En l’espèce, l’architecte d’origine ariégeoise Serge Binotto a construit pour ses parents à Mirepoix (Ariège), en 1969, une maison de forme circulaire en s’inspirant du travail de l’architecte Jean Prouvé, dont il était alors le collaborateur. Unique exemple d’application à une maison d’habitation de procédés constructifs industriels développés au sein de l’atelier Prouvé pour la réalisation de stations-services circulaires pour le compte de Total, cette construction a connu des modifications et son état s’est dégradé avant d’être acquise, en 2016, par le gérant d’une galerie d’art parisienne spécialisée dans le mobilier des années d’après-guerre. Alors que ce dernier entendait démanteler la construction, la mobilisation d’architectes ariégeois a conduit le préfet de la région Occitanie à inscrire au titre des monuments historiques, par un arrêté du 7 août 2018, cette « Maison Fiore », dite « Maison Binotto ». Le galeriste a alors contesté cet arrêté devant le juge administratif.


Confirmant la solution du Tribunal administratif de Toulouse (TA Toulouse, 25 nov. 2021, n° 1900609, Sté Galerie Downtown), les juges toulousains ont rappelé que « en dépit du caractère dégradé dans lequel elle se trouvait à la date du classement », le préfet de la région Occitanie avait légitimement pu décider d’inscrire cette maison au titre des monuments historiques. Il est vrai que le législateur a choisi une approche particulièrement souple des critères de l’intérêt suffisant puisqu’il est déterminé par les autorités administratives du ministère de la Culture compétentes en matière de monuments historiques (CE 19 févr. 1969, n° 74800, SCI les Américains et Résidence Carnot). C’est ainsi qu’ont pu être inscrits la salle et les décors du cinéma parisien Le Ranelagh (CE 24 nov. 1982, n° 29038, Caron) ou un immeuble de la rue des Grands-Augustins (CAA Paris 30 mai 2017, n° 15PA03259, Chambre des huissiers de justice de Paris).

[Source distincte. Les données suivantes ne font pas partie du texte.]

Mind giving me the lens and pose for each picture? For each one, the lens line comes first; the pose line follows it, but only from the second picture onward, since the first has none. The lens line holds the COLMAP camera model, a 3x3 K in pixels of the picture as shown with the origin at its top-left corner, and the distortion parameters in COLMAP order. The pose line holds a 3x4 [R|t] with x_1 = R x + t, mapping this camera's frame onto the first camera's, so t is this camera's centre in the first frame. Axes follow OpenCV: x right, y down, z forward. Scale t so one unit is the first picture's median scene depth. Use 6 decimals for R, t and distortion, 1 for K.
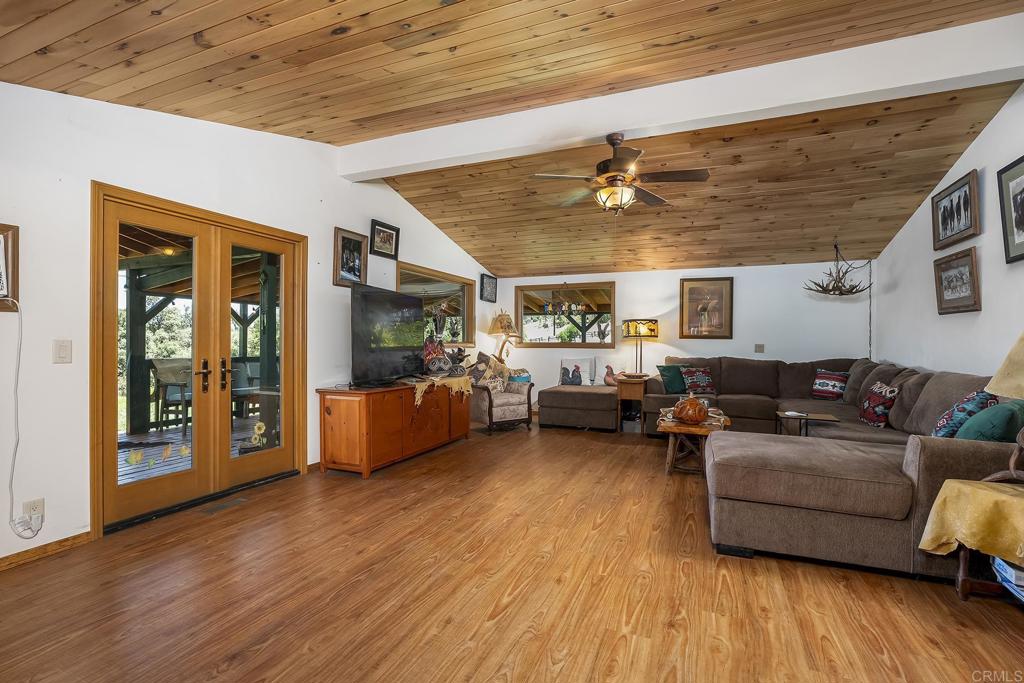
lens RADIAL K [[466.6, 0, 508.0], [0, 466.6, 342.6], [0, 0, 1]] dist [-0.037948, 0.012451]
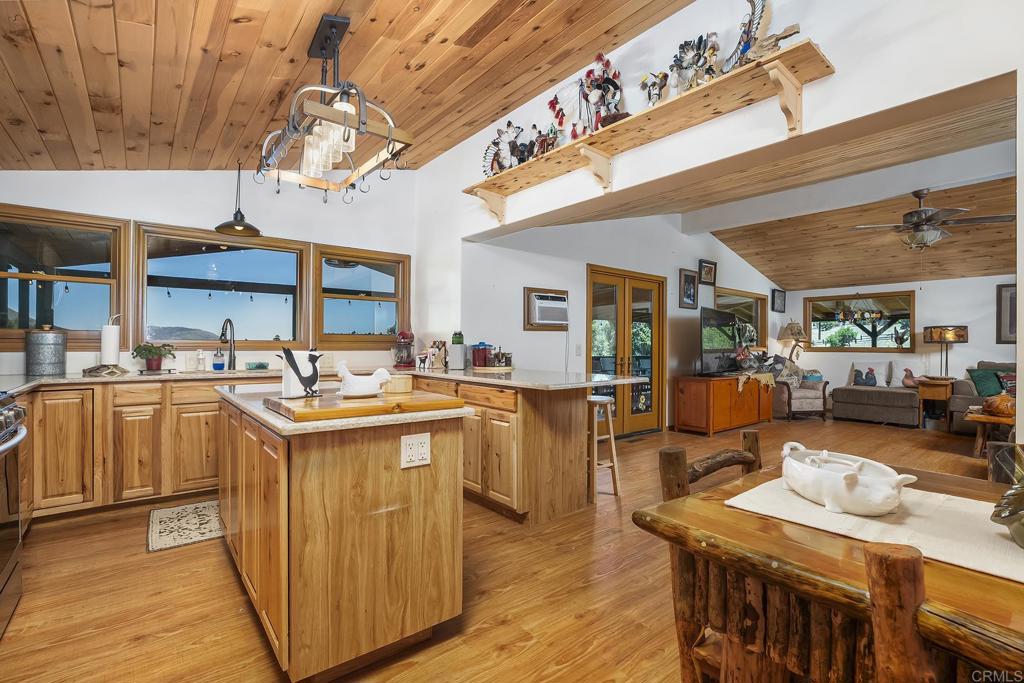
lens RADIAL K [[466.6, 0, 512.5], [0, 466.6, 344.6], [0, 0, 1]] dist [-0.037948, 0.012451]
pose [[0.881855, 0.001559, -0.471518, -0.130188], [-0.004117, 0.999982, -0.004393, 0.002351], [0.471503, 0.005815, 0.881845, -0.512351]]
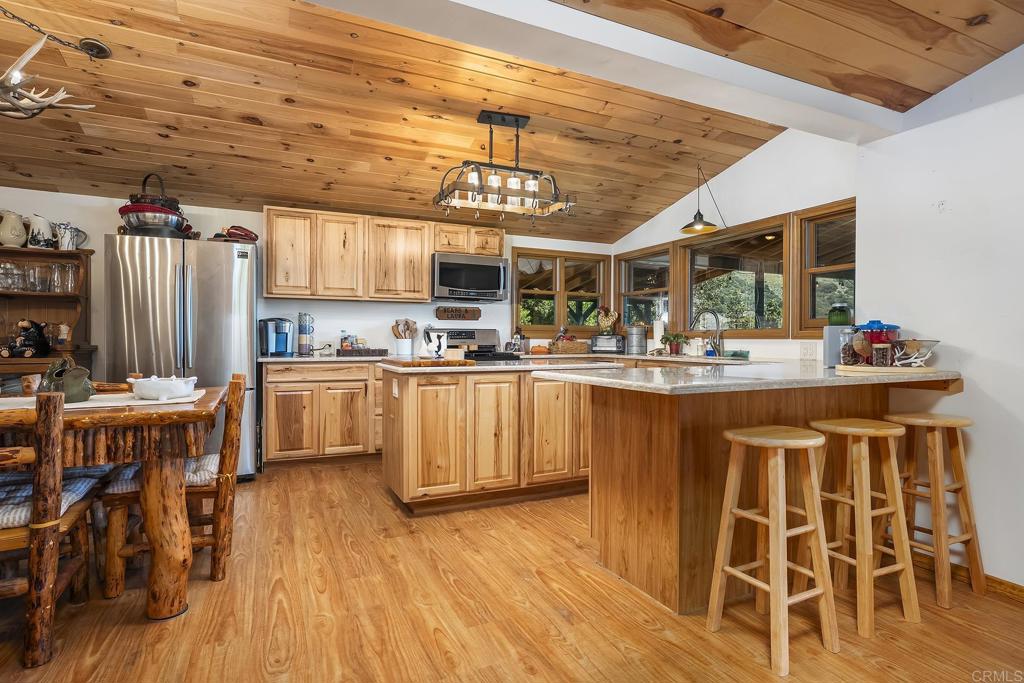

En outre, et bien que ces critères n’apparaissent pas expressément dans les textes, la rareté ou le besoin urgent de protection sont parfois utilisés (en ce sens, CAA Nancy 13 mai 2004, n° 00NC00856, Cne de Doncourt-les-Conflans). Aussi, la dégradation du bien immobilier ou l’évolution de son environnement ne peuvent pas entraver la décision d’inscription.


La solution était attendue, mais compte-tenu des faits particuliers de l’espèce, une confirmation s’avère la bienvenue.


En revanche, si aucun texte législatif ou réglementaire ne prévoit l’organisation d’une procédure contradictoire devant la Commission régionale du patrimoine et de l’architecture (déjà en ce sens CE, 17 nov. 1995, n° 161059), l’arrêt rapporté s’avère encore plus remarquable en ce qu’il affirme clairement que les décisions procédant au classement d’immeubles au titre des monuments historiques ne sont pas prises en considération des personnes, notamment des propriétaires de ces immeubles, et donc ne sont pas soumises au respect du principe des droits de la défense ! Après tout, la décision d’inscription au titre des monuments historiques est prise sur la seule considération des caractéristiques intrinsèques de l’immeuble qui en fait l’objet (Cons. const. 16 déc. 2011, n° 2011-207 QPC, Sté Grande Brasserie Patrie Schutzenberger). Là encore, le principe méritait d’être affirmé pour clarifier une procédure relative aux monuments historiques où les biens priment sur les personnes.